START Task inputs

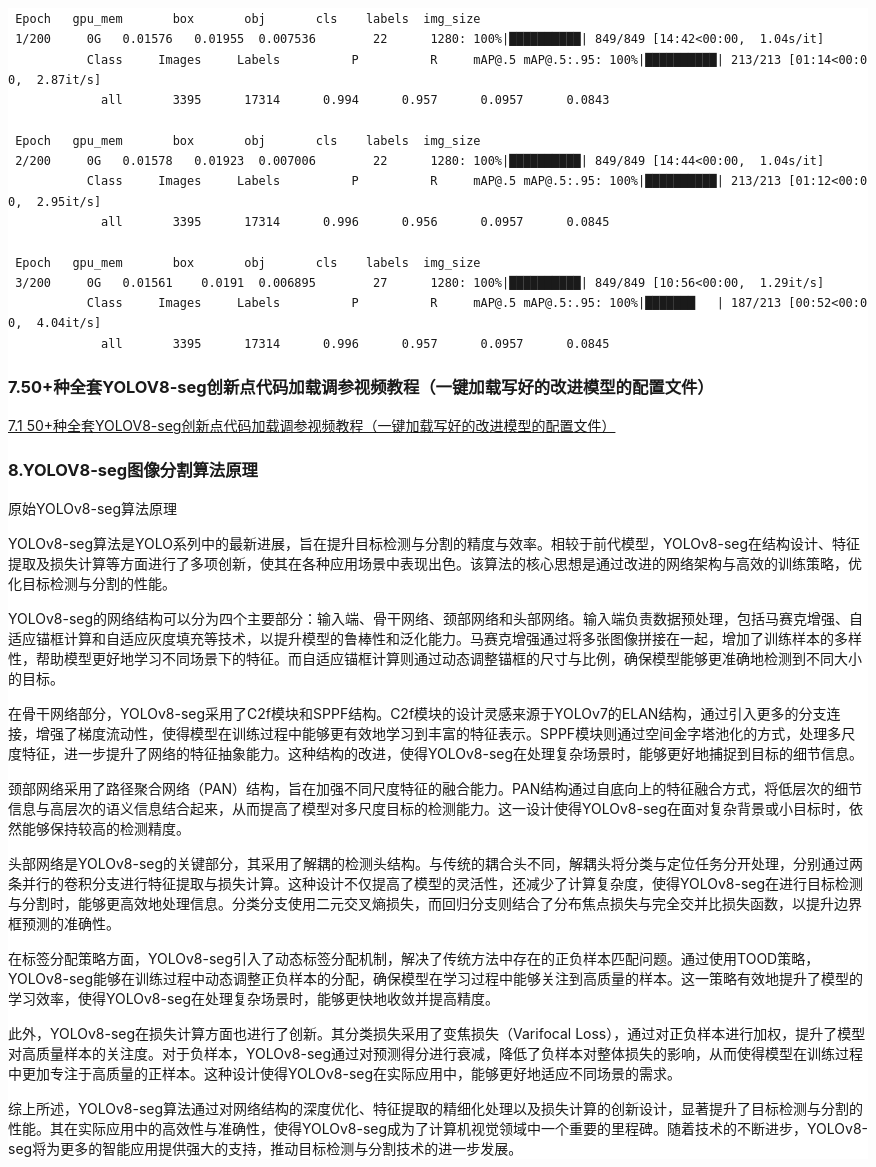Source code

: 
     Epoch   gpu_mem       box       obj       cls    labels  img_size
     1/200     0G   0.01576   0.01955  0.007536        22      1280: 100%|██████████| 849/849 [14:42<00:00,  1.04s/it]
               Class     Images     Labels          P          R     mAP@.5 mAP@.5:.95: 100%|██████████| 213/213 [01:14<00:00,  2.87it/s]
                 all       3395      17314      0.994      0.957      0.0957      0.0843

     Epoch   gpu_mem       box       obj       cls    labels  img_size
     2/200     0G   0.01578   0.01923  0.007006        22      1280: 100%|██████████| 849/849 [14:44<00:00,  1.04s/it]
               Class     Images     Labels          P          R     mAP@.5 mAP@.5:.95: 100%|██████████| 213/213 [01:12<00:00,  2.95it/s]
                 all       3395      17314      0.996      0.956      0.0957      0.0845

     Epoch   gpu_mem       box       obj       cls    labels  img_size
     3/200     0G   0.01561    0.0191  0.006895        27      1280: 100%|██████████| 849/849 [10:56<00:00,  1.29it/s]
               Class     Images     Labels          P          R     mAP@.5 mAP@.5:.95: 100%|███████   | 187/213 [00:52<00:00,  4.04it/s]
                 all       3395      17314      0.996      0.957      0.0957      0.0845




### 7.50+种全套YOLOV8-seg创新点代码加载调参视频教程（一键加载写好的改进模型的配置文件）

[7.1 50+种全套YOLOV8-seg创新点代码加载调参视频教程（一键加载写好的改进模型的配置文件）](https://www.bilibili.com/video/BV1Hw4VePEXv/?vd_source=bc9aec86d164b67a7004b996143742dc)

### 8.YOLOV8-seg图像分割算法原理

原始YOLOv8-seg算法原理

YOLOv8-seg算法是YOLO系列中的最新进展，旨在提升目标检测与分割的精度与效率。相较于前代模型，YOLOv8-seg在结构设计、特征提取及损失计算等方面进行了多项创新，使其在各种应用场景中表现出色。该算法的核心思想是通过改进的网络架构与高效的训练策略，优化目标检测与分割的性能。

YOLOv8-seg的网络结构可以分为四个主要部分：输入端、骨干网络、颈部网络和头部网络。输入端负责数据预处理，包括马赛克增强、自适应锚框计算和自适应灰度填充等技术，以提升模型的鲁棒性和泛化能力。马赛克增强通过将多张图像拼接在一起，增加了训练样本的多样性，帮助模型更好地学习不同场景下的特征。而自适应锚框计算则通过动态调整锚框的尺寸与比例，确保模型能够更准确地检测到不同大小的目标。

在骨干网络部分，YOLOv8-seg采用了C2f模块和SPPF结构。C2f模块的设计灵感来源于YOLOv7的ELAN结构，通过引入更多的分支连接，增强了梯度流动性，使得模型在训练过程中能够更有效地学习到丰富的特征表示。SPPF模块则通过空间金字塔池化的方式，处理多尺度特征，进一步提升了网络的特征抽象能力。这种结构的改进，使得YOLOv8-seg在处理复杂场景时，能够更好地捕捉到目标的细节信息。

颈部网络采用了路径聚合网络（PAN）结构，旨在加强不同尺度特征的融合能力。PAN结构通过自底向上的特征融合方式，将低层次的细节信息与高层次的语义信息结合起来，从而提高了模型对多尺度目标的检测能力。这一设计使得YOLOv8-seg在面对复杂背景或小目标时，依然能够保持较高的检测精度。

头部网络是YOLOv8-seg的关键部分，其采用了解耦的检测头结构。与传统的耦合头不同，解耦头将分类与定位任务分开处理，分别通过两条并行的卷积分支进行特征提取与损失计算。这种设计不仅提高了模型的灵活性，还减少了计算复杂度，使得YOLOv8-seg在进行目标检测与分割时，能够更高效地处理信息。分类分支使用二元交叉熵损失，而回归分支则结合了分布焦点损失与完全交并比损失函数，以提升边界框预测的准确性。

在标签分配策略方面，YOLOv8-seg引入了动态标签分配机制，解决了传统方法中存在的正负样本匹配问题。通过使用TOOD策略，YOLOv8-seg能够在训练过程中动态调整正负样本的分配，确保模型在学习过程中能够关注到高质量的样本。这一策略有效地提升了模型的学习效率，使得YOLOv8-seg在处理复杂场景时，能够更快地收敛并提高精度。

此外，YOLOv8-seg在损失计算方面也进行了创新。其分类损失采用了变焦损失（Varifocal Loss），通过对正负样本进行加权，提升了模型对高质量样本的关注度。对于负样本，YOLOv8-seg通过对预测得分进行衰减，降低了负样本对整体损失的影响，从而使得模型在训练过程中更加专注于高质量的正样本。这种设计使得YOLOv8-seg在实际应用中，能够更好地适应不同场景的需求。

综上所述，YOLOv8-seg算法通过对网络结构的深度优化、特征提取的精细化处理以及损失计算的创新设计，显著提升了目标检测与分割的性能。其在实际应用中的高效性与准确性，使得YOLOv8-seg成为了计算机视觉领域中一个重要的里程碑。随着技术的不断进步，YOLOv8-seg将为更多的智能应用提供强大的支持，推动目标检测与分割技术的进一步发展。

END Task inputs

Task: Retype the records in full. Do not carry over the images.

Solved exercise:
Source code

: 
     Epoch   gpu_mem       box       obj       cls    labels  img_size
     1/200     0G   0.01576   0.01955  0.007536        22      1280: 100%|██████████| 849/849 [14:42<00:00,  1.04s/it]
               Class     Images     Labels          P          R     mAP@.5 mAP@.5:.95: 100%|██████████| 213/213 [01:14<00:00,  2.87it/s]
                 all       3395      17314      0.994      0.957      0.0957      0.0843

     Epoch   gpu_mem       box       obj       cls    labels  img_size
     2/200     0G   0.01578   0.01923  0.007006        22      1280: 100%|██████████| 849/849 [14:44<00:00,  1.04s/it]
               Class     Images     Labels          P          R     mAP@.5 mAP@.5:.95: 100%|██████████| 213/213 [01:12<00:00,  2.95it/s]
                 all       3395      17314      0.996      0.956      0.0957      0.0845

     Epoch   gpu_mem       box       obj       cls    labels  img_size
     3/200     0G   0.01561    0.0191  0.006895        27      1280: 100%|██████████| 849/849 [10:56<00:00,  1.29it/s]
               Class     Images     Labels          P          R     mAP@.5 mAP@.5:.95: 100%|███████   | 187/213 [00:52<00:00,  4.04it/s]
                 all       3395      17314      0.996      0.957      0.0957      0.0845




### 7.50+种全套YOLOV8-seg创新点代码加载调参视频教程（一键加载写好的改进模型的配置文件）

[7.1 50+种全套YOLOV8-seg创新点代码加载调参视频教程（一键加载写好的改进模型的配置文件）](https://www.bilibili.com/video/BV1Hw4VePEXv/?vd_source=bc9aec86d164b67a7004b996143742dc)

### 8.YOLOV8-seg图像分割算法原理

原始YOLOv8-seg算法原理

YOLOv8-seg算法是YOLO系列中的最新进展，旨在提升目标检测与分割的精度与效率。相较于前代模型，YOLOv8-seg在结构设计、特征提取及损失计算等方面进行了多项创新，使其在各种应用场景中表现出色。该算法的核心思想是通过改进的网络架构与高效的训练策略，优化目标检测与分割的性能。

YOLOv8-seg的网络结构可以分为四个主要部分：输入端、骨干网络、颈部网络和头部网络。输入端负责数据预处理，包括马赛克增强、自适应锚框计算和自适应灰度填充等技术，以提升模型的鲁棒性和泛化能力。马赛克增强通过将多张图像拼接在一起，增加了训练样本的多样性，帮助模型更好地学习不同场景下的特征。而自适应锚框计算则通过动态调整锚框的尺寸与比例，确保模型能够更准确地检测到不同大小的目标。

在骨干网络部分，YOLOv8-seg采用了C2f模块和SPPF结构。C2f模块的设计灵感来源于YOLOv7的ELAN结构，通过引入更多的分支连接，增强了梯度流动性，使得模型在训练过程中能够更有效地学习到丰富的特征表示。SPPF模块则通过空间金字塔池化的方式，处理多尺度特征，进一步提升了网络的特征抽象能力。这种结构的改进，使得YOLOv8-seg在处理复杂场景时，能够更好地捕捉到目标的细节信息。

颈部网络采用了路径聚合网络（PAN）结构，旨在加强不同尺度特征的融合能力。PAN结构通过自底向上的特征融合方式，将低层次的细节信息与高层次的语义信息结合起来，从而提高了模型对多尺度目标的检测能力。这一设计使得YOLOv8-seg在面对复杂背景或小目标时，依然能够保持较高的检测精度。

头部网络是YOLOv8-seg的关键部分，其采用了解耦的检测头结构。与传统的耦合头不同，解耦头将分类与定位任务分开处理，分别通过两条并行的卷积分支进行特征提取与损失计算。这种设计不仅提高了模型的灵活性，还减少了计算复杂度，使得YOLOv8-seg在进行目标检测与分割时，能够更高效地处理信息。分类分支使用二元交叉熵损失，而回归分支则结合了分布焦点损失与完全交并比损失函数，以提升边界框预测的准确性。

在标签分配策略方面，YOLOv8-seg引入了动态标签分配机制，解决了传统方法中存在的正负样本匹配问题。通过使用TOOD策略，YOLOv8-seg能够在训练过程中动态调整正负样本的分配，确保模型在学习过程中能够关注到高质量的样本。这一策略有效地提升了模型的学习效率，使得YOLOv8-seg在处理复杂场景时，能够更快地收敛并提高精度。

此外，YOLOv8-seg在损失计算方面也进行了创新。其分类损失采用了变焦损失（Varifocal Loss），通过对正负样本进行加权，提升了模型对高质量样本的关注度。对于负样本，YOLOv8-seg通过对预测得分进行衰减，降低了负样本对整体损失的影响，从而使得模型在训练过程中更加专注于高质量的正样本。这种设计使得YOLOv8-seg在实际应用中，能够更好地适应不同场景的需求。

综上所述，YOLOv8-seg算法通过对网络结构的深度优化、特征提取的精细化处理以及损失计算的创新设计，显著提升了目标检测与分割的性能。其在实际应用中的高效性与准确性，使得YOLOv8-seg成为了计算机视觉领域中一个重要的里程碑。随着技术的不断进步，YOLOv8-seg将为更多的智能应用提供强大的支持，推动目标检测与分割技术的进一步发展。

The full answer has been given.